# Scopo dell'esercizio
Come proseguiresti il brano sulla selezione degli immigrati secondo Trump? Continualo partendo dopo la sua ultima frase.

# Brano proposto
* * * *

Si possono selezionare gli immigrati? La linea di Trump

Può uno stato scegliersi i suoi immigrati? E’ il quesito che sottende la scelta di Trump di cambiare le leggi sull’immigrazione. Significa che il presidente vuole regolamentare diversamente, ma mantenere, una politica di immigrazione: in continuità con la storia americana, e un passo avanti rispetto all’enfasi solo sul muro con il Messico e il muslim ban. Una consapevolezza che hanno gli USA, ma non l’Europa (salvo la Germania), e che fa sì che da noi si continui a negare una verità evidente: che di immigrati avremo bisogno. Da qui al 2050 l’Europa, solo per mantenere stabile la sua popolazione, avrebbe bisogno di un’iniezione di 50 milioni di immigrati, e di 80 milioni di lavoratori se vuole mantenere stabile la sua forza lavoro. E l’Italia (il paese più vecchio d’Europa) conta circa il dieci per cento di questo fabbisogno.
E’ possibile scegliere gli immigrati che servono? In certa misura, sì: e non solo si può, ma si deve. Altrimenti lo fa il mercato (ovvero i trafficanti). In Italia, per esempio, da quando l’immigrazione è diventata irregolare (perché vietiamo ogni migrazione regolare), il livello di istruzione degli immigrati è sceso, sono aumentati gli analfabeti e i minori stranieri non accompagnati: rendendo l’integrazione più lunga e difficile e il suo costo più alto.
Quindi una selezione ha un senso. Trump dice: meno ricongiungimenti familiari, e più persone con competenze e alti livelli di istruzione (peraltro, non una novità assoluta per gli Stati Uniti). Con ciò va a coprire delle mansioni richieste nel mercato del lavoro, usando gli immigrati come volano di sviluppo per il paese. Ma ciò ha delle conseguenze controdeduttive. La prima: il mercato del lavoro (americano come europeo) ha bisogno anche, probabilmente soprattutto, di lavoratori non qualificati, manuali e dei servizi; se questi non vengono fatti entrare regolarmente, continueranno a entrare irregolarmente. La seconda è più sottile e meno controllabile: più gli immigrati entrano ai livelli alti del mercato del lavoro, più guadagnano, e più questo rischia di produrre in alcuni ambiti invidia sociale e odio per lo straniero, che acquisisce posizioni migliori. Occorre inoltre tenere un equilibrio di genere che, se non rispettato, produrrebbe disequilibri di altro tipo nella società.

* * * *

# Dati archiviati
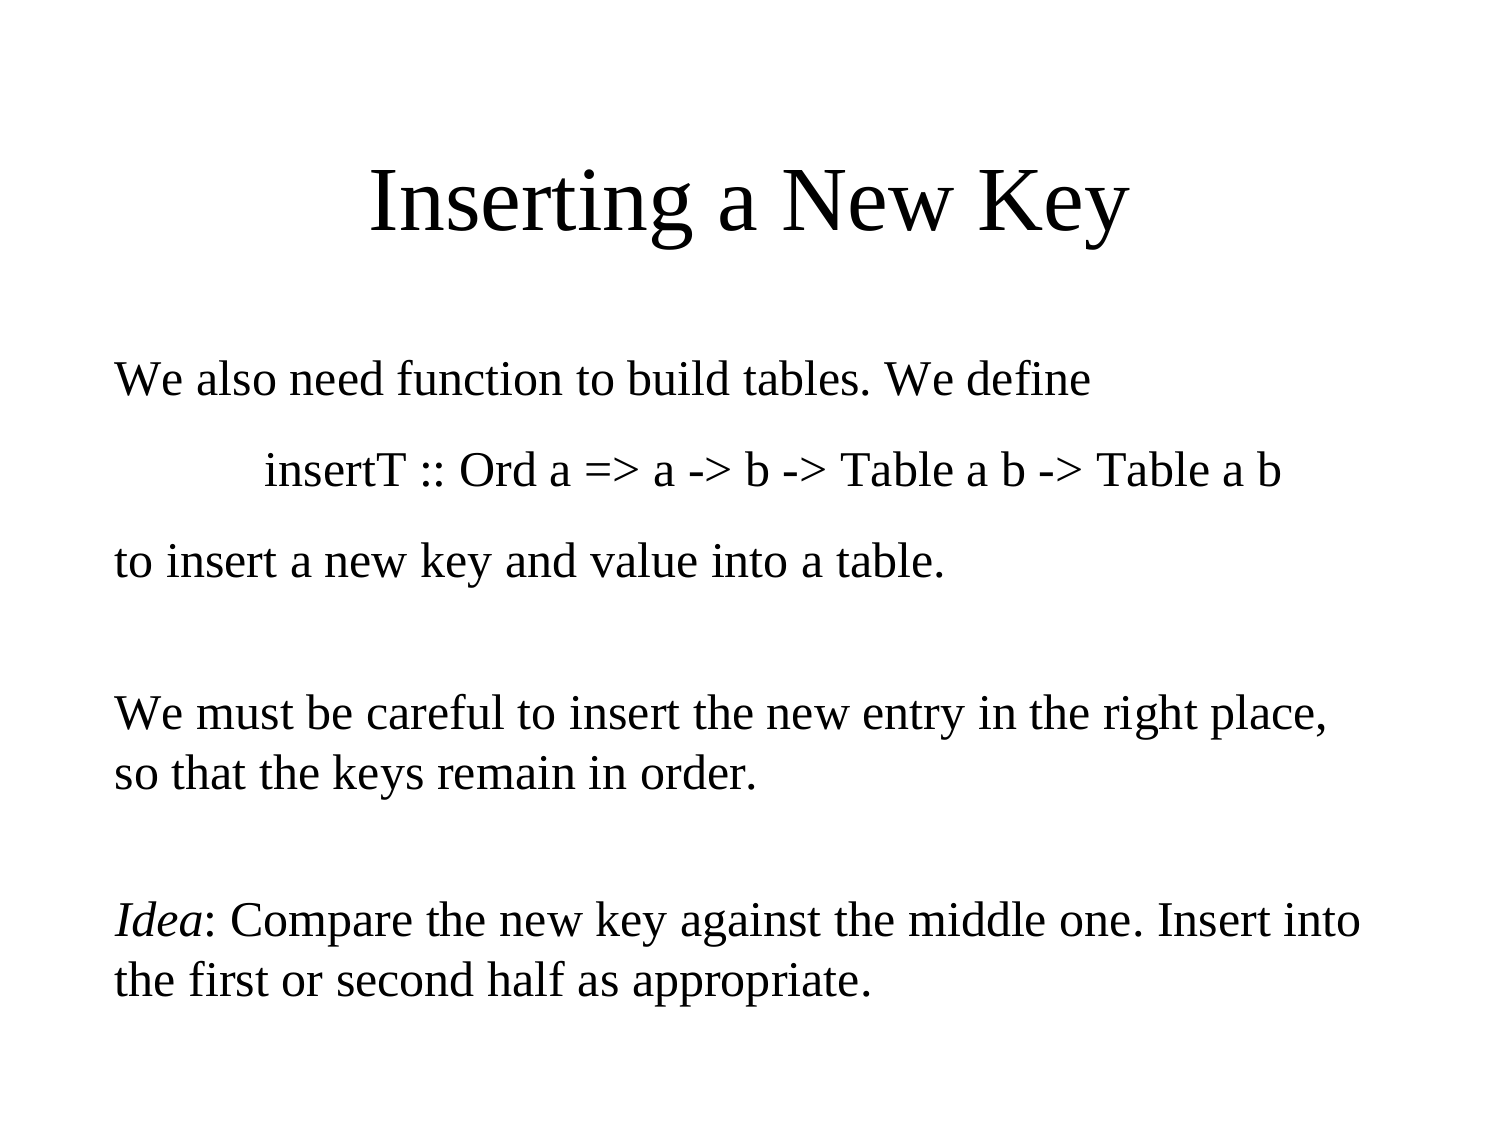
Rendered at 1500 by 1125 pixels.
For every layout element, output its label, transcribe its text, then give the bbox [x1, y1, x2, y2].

title Inserting a New Key [112, 99, 1388, 288]
text_box We also need function to build tables. We define insertT :: Ord a => a -> b -> Table a b -> Table a b to insert a new key and value into a table. We must be careful to insert the new entry in the right place, so that the keys remain in order. Idea: Compare the new key against the middle one. Insert into the first or second half as appropriate. [99, 337, 1401, 1015]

* * * *

# Risultato dell'esercizio
Infine, occorre mantenere uno spazio aperto per i richiedenti asilo, senza distinzioni e senza condizioni. Da chi scappa da una guerra o una catastrofe naturale non possiamo pretendere altri requisiti: le vittime sono sempre di entrambi i generi, di tutte le età e i livelli di istruzione.
In ogni caso, una politica che non sia mera chiusura, ma intervento attivo, si può fare e si deve discutere. Se un paese non ha gli immigrati che si sceglie, avrà gli immigrati che si merita, lasciando non regolamentato un mercato (e un ingresso) che invece deve essere gestito e controllato. Nel caso dell’Italia, purtroppo, si tratta di una pessima prospettiva.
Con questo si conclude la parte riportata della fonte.